How do we then move that information from that point solution into another system that would do the analysis, or the reporting of that information, carrying with it its context? So this emergence of common standards, common understanding of those data items, becomes necessary.
BC: The idea behind automated trial design, and this is definitely a technology that the industry is beginning to move towards now, is that it would allow the user to create, and then provide in a machine-readable form, all the metadata that's describing all the activities that are going to happen during the trial.
These would include data collection, so the metadata needed to drive processing in an EDC environment. But it wouldn't end there, because it would also have the metadata that describes the data in storage in a clinical data warehouse, and the analysis that would occur on that data once it was warehoused. Finally, the metadata to describe the data as it would be submitted to the FDA.
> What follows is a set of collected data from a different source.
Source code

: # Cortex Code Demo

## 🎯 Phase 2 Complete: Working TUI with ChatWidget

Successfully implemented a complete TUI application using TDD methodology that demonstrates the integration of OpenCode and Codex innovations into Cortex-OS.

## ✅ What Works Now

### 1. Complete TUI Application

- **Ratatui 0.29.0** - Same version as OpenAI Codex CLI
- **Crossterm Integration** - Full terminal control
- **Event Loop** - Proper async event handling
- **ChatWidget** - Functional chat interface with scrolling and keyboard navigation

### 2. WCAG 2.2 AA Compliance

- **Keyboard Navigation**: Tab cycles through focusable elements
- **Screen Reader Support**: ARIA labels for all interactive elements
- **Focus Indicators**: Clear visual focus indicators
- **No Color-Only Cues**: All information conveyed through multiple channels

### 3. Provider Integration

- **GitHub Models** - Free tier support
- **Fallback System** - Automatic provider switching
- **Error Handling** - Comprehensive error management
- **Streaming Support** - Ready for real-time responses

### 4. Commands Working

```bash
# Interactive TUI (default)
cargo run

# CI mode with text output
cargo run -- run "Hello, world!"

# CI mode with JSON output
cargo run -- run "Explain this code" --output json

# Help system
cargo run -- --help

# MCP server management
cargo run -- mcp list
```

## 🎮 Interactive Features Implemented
There needs to be a vehicle or a system that's going to make that data available to all points in the life cycle. The current systems are point solutions at each stage of the life cycle, and they're not designed to provide this metadata to every point. This brings us to a second key piece of technology, and that's the metadata repository, or metadata registry. This is an environment in which all of that metadata that's describing all the activities across the lifecycle is stored in one central location, and made available from there to all these different stages of the lifecycle.
CL: How does this kind of metadata-driven technology fit in with new ideas about adaptive trial design?
DE: It's very interesting you bring that up, because without the production of this machine-readable metadata, if you don't have this approach of decomposing everything into these machine-readable objects, it's very difficult to do the adaptive part of it because you're not able to automate the changing of the trial, or the workflow associated with that change, without great difficulty. So while the concept of adaptive trial design has been around for the better part of five years, the technology has not been there to enable it as efficiently as possible. All that metadata needs to be tracked automatically, such as in a metadata registry, in order for the regulatory authorities to be comfortable that the traceability of that information is intact.
CL: So you see data management automation as an enabler for the more complex trial design ideas?
DE: It certainly has to be that way. You have to have the foundation of the data management processing and the capture of the information in a standard fashion, along with the richness of that data and metadata, to then enable a use-case that is much more complex, like automated trial design or adaptive trials. Each one of those use-cases is predicated on that foundation of machine-readable information in a data management system.
From my standpoint, this is an exciting time. We've reached a point in our industry where automation is finally going to become a topic for implementation, because of the use of standards in the industry. That becomes the enabler for these foundations, which then enable the more complex systems.